Tenure and Faculty Self-Selection Reconsidered

In a recent post, Orin (relying on an argument by H. Lorne Carmichael) cites faculty self-selection as an argument for tenure:

The basic idea is that tenure is a necessary evil because faculties vote on who to let join them: If professors know that their own jobs will be in jeopardy if they hire someone better than themselves, they will make sure that they only hire incompetent new people.

This is indeed a much stronger argument for tenure than the usual academic freedom rationale, which I criticized here. Still, I’m not persuaded.

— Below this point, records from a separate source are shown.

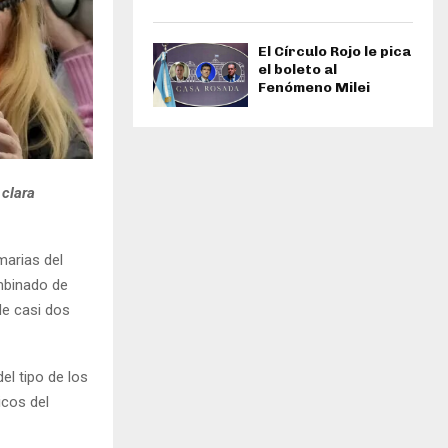
El Círculo Rojo le pica
el boleto al
Fenómeno Milei
 clara
marias del
ombinado de
de casi dos
el tipo de los
icos del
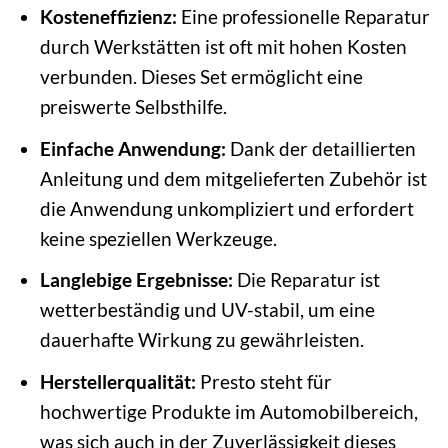
Kosteneffizienz:
Eine professionelle Reparatur
durch Werkstätten ist oft mit hohen Kosten
verbunden. Dieses Set ermöglicht eine
preiswerte Selbsthilfe.
Einfache Anwendung:
Dank der detaillierten
Anleitung und dem mitgelieferten Zubehör ist
die Anwendung unkompliziert und erfordert
keine speziellen Werkzeuge.
Langlebige Ergebnisse:
Die Reparatur ist
wetterbeständig und UV-stabil, um eine
dauerhafte Wirkung zu gewährleisten.
Herstellerqualität:
Presto steht für
hochwertige Produkte im Automobilbereich,
was sich auch in der Zuverlässigkeit dieses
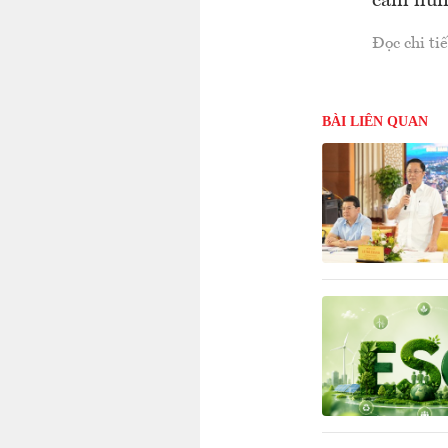
cảm hứng
Đọc chi tiế
BÀI LIÊN QUAN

Even if we need to give faculty some job security to get them to avoid hiring incompetents, lifetime tenure strikes me as overkill. Guaranteed longterm contracts of, say, ten years should greatly reduce the perverse incentives identified by Carmichael without giving people a lifetime sinecure. Furthermore, faculty incentives don’t all cut one way. A faculty that hires mostly incompetents will quickly undercut its prestige, and most academics are very prestige-conscious. Think about how badly many faculty at lower-ranked institutions want to move up to more prestigious ones.

In addition, I’m not convinced that the system of faculty self-selection is actually the best available option. In most industries, hiring labor is a management responsibility, in part for the kinds of reasons Carmichael identifies: we don’t want workers voting to hire incompetents who will make the incumbents look good by comparison. In academia, new faculty are hired by incumbents because the latter generally have more expertise on the relevant subject than administrators do. However, incumbent faculty are not the only possible source of relevant expertise. Administrators could also draw on the knowledge of relevant experts at other institutions, including faculty at other schools, scholars in government and industry, and so on. We already do this to some extent. For example, tenure committees routinely solicit reports about the candidate from outside reviewers.

Some combination of long-term contracts and increased reliance on outside expertise should enable universities to eliminate tenure without incentivizing academics to hire incompetents. The system wouldn’t be perfect. But it would likely be a lot less flawed than the perverse incentives of tenure itself.